Before we tackle part two or our blog series on the 891 page April 2022 Visa Core Rules document (see part one here), we want to make our intentions clear and talk about the elephant in the room. We’re publishing these blog posts with the hope that they’ll spark important conversations between merchant businesses, their acquirers, and processors. They’re not meant to replace those conversations, but to instead help merchants identify in advance how these changes impact their operations, site content, physical points of sale, and reporting, so they can direct those conversations efficiently.

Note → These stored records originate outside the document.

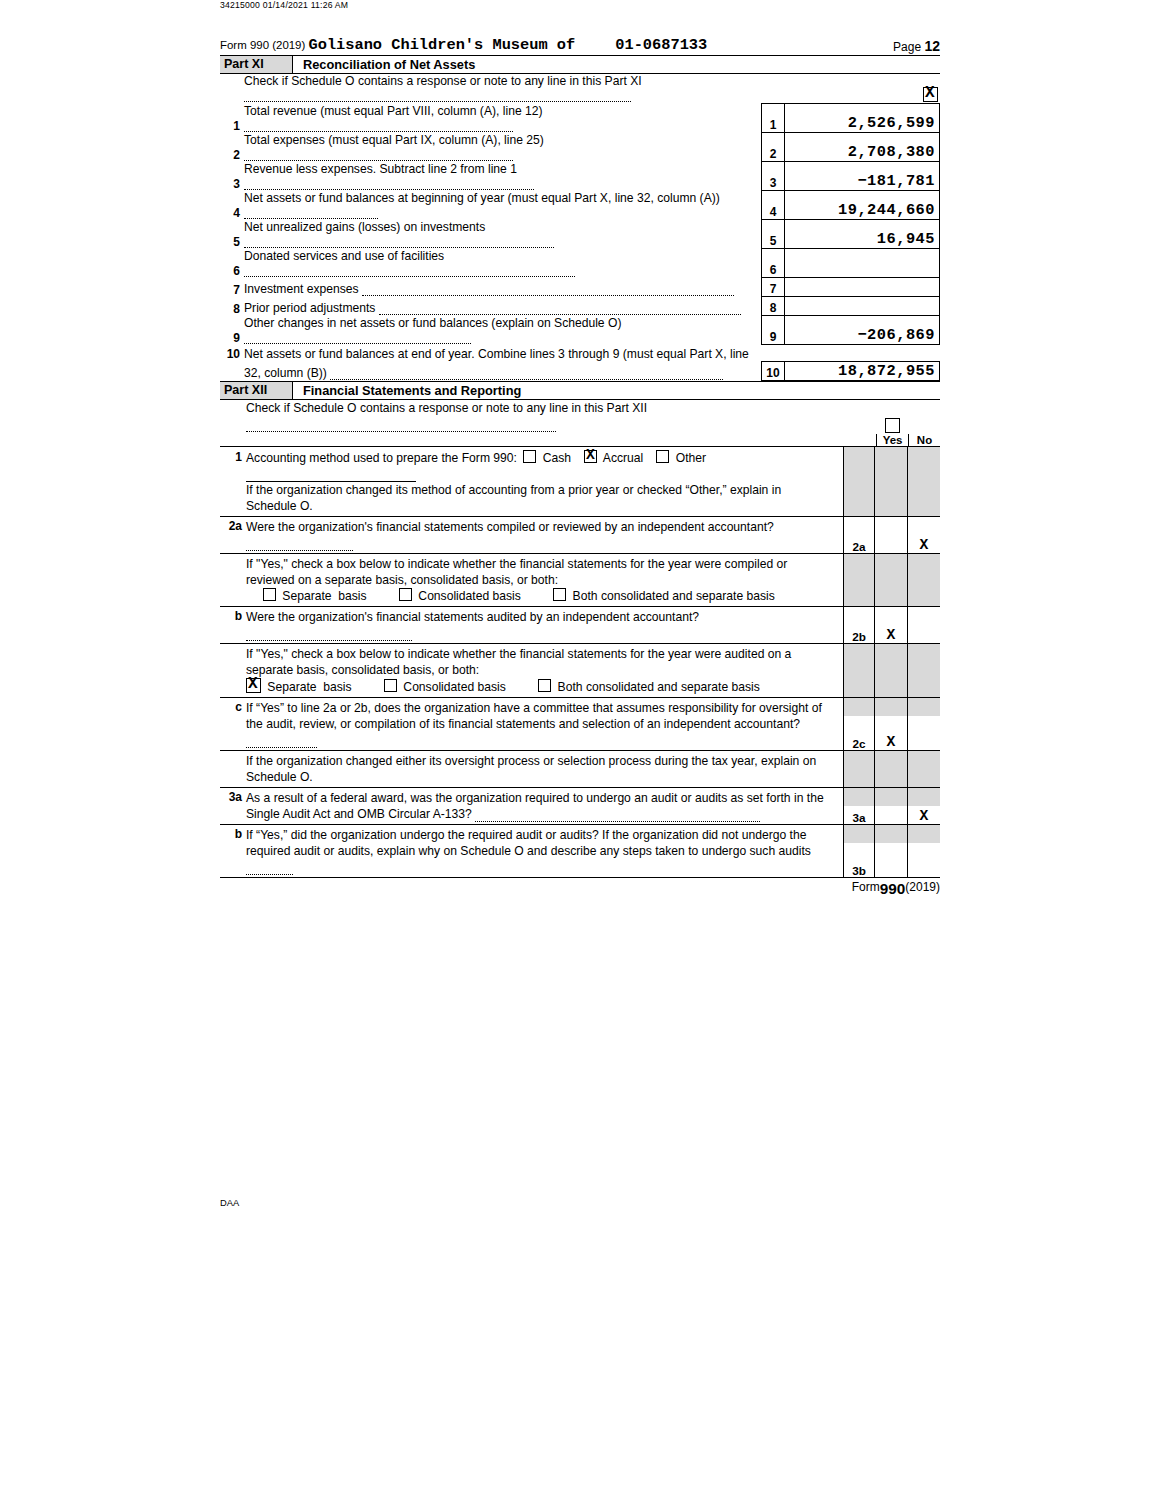34215000 01/14/2021 11:26 AM
Form 990 (2019) Golisano Children's Museum of
01-0687133
Page 12
Part XI
Reconciliation of Net Assets
| | Check if Schedule O contains a response or note to any line in this Part XI | |
| 1 | Total revenue (must equal Part VIII, column (A), line 12) | 1 | 2,526,599 |
| 2 | Total expenses (must equal Part IX, column (A), line 25) | 2 | 2,708,380 |
| 3 | Revenue less expenses. Subtract line 2 from line 1 | 3 | −181,781 |
| 4 | Net assets or fund balances at beginning of year (must equal Part X, line 32, column (A)) | 4 | 19,244,660 |
| 5 | Net unrealized gains (losses) on investments | 5 | 16,945 |
| 6 | Donated services and use of facilities | 6 | |
| 7 | Investment expenses | 7 | |
| 8 | Prior period adjustments | 8 | |
| 9 | Other changes in net assets or fund balances (explain on Schedule O) | 9 | −206,869 |
| 10 | Net assets or fund balances at end of year. Combine lines 3 through 9 (must equal Part X, line | | |
| | 32, column (B)) | 10 | 18,872,955 |
Part XII
Financial Statements and Reporting
| | Check if Schedule O contains a response or note to any line in this Part XII | | | |
Yes
No
| 1 | Accounting method used to prepare the Form 990: Cash Accrual Other | | | |
| | If the organization changed its method of accounting from a prior year or checked “Other,” explain in | | | |
| | Schedule O. | | | |
| 2a | Were the organization's financial statements compiled or reviewed by an independent accountant? | 2a | | X |
| | If "Yes," check a box below to indicate whether the financial statements for the year were compiled or | | | |
| | reviewed on a separate basis, consolidated basis, or both: | | | |
| | Separate basis Consolidated basis Both consolidated and separate basis | | | |
| b | Were the organization's financial statements audited by an independent accountant? | 2b | X | |
| | If "Yes," check a box below to indicate whether the financial statements for the year were audited on a | | | |
| | separate basis, consolidated basis, or both: | | | |
| | Separate basis Consolidated basis Both consolidated and separate basis | | | |
| c | If “Yes” to line 2a or 2b, does the organization have a committee that assumes responsibility for oversight of | | | |
| | the audit, review, or compilation of its financial statements and selection of an independent accountant? | 2c | X | |
| | If the organization changed either its oversight process or selection process during the tax year, explain on | | | |
| | Schedule O. | | | |
| 3a | As a result of a federal award, was the organization required to undergo an audit or audits as set forth in the | | | |
| | Single Audit Act and OMB Circular A-133? | 3a | | X |
| b | If “Yes,” did the organization undergo the required audit or audits? If the organization did not undergo the | | | |
| | required audit or audits, explain why on Schedule O and describe any steps taken to undergo such audits | 3b | | |
Form 990 (2019)
DAA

For part two, we’ve broken out sets of changes in the Core Rules that we think are worth taking the time to dig into:

• Digital Authentication Framework (DAF) changes and liability shifts
• Other secure code and EMV-related changes
• Rules for issuers to ensure at least 99% of refunds are approved
• Canadian merchant requirement changes related to surcharge settlement
• Miscellaneous changes for specific merchant types or locations

Digital Authentication Framework Changes and Liability Shifts

In the October 2021 Core Rules, Visa announced a new liability shift based on issuer and merchant compliance with the Digital Authentication Framework (DAF) that would become effective in some regions on April 23, 2022. DAF is one component of a suite of changes that seek to standardize authentication methods and make card-not-present transactions (also known as card-absent transactions in the Core Rules) just as secure as chip, dip, or tap transactions. The liability shift occurs when the transaction is considered fully authenticated and authorized, and the participant is in line with the DAF performance requirements (and not excluded from eligibility because of MCC type or fraud warning programs).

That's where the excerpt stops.